Quote from Burnham's Celestial Handbook:
The largest of the edgewise spiral galaxies, and undoubtedly the most famous object of its type........ NGC 4565 is an interesting object for the small telescope, and appears as a bright narrow streak in a good 6-inch telescope. With a 10-inch and dark skies it is a perfect little needle of light which can be traced out to nearly its full photographic diameter of 15 arc minutes......... The very small bright nucleus is mentioned in the NGC catalog as a "central star". Lord Rosse (1855) described the system as "a beautiful object, very well seen in the finding eyepiece; the whole nebula is much broader at nucleus than elsewhere, narrowing off suddenly, and the nucleus projects forward into the dark space".
NGC 4565, seen edge-on, has dark bands of absorbing matter that are a standard feature of spiral galaxies.
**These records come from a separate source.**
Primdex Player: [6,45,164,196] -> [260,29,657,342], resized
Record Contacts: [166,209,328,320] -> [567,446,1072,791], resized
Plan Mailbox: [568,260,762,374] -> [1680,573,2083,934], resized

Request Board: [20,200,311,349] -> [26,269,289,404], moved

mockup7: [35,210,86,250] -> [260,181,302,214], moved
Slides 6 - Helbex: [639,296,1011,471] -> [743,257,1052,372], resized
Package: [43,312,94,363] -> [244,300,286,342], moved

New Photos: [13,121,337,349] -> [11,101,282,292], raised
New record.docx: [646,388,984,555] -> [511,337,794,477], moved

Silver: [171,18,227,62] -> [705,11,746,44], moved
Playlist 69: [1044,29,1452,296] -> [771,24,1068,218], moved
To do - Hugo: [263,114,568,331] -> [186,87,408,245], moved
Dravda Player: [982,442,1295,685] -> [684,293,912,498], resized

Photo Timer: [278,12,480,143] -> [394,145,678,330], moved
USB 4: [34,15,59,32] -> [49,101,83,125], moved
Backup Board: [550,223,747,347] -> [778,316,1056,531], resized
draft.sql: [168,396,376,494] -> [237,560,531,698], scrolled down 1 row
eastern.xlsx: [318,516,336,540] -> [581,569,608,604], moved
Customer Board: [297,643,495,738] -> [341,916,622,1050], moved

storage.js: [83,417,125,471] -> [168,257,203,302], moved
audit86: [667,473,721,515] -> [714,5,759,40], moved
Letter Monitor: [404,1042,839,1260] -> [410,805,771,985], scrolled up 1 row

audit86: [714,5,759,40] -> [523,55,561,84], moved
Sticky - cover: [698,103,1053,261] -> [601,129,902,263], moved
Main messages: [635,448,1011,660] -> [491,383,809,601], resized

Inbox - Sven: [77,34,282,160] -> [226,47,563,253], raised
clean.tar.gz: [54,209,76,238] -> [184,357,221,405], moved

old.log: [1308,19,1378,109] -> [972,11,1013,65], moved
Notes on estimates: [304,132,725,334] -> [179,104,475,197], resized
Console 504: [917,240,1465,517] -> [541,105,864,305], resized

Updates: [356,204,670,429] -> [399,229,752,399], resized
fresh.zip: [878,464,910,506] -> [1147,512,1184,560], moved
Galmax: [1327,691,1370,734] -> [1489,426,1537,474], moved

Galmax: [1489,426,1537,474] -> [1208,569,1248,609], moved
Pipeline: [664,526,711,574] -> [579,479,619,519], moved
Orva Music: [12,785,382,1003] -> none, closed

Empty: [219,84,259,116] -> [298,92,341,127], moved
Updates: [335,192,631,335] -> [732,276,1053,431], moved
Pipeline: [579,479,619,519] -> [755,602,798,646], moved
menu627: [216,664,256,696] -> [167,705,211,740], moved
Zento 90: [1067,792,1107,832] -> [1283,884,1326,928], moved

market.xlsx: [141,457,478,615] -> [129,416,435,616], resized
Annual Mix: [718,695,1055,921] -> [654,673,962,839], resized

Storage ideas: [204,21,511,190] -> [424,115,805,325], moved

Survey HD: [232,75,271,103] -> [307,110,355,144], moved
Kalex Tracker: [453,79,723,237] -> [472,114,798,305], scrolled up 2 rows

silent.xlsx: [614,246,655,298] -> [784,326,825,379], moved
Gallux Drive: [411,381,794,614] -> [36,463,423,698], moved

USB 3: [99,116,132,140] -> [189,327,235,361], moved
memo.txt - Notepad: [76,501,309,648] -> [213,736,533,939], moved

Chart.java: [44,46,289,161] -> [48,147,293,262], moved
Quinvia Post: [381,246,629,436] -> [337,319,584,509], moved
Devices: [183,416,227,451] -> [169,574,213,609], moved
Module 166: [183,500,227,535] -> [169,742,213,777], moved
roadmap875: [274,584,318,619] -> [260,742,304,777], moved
A similar absorption lane in our own Galaxy is undoubtedly the cause of the "Great Rift" in the Milky Way. Some astronomers believe that the small bright star-like nucleus is a an Active Galactic Nucleus of the Seyfert type.
The galaxy on the lower right of the image above is NGC 4562, classified as an edge-on spiral galaxy. At 73 million light years it is much further away than NGC 4565.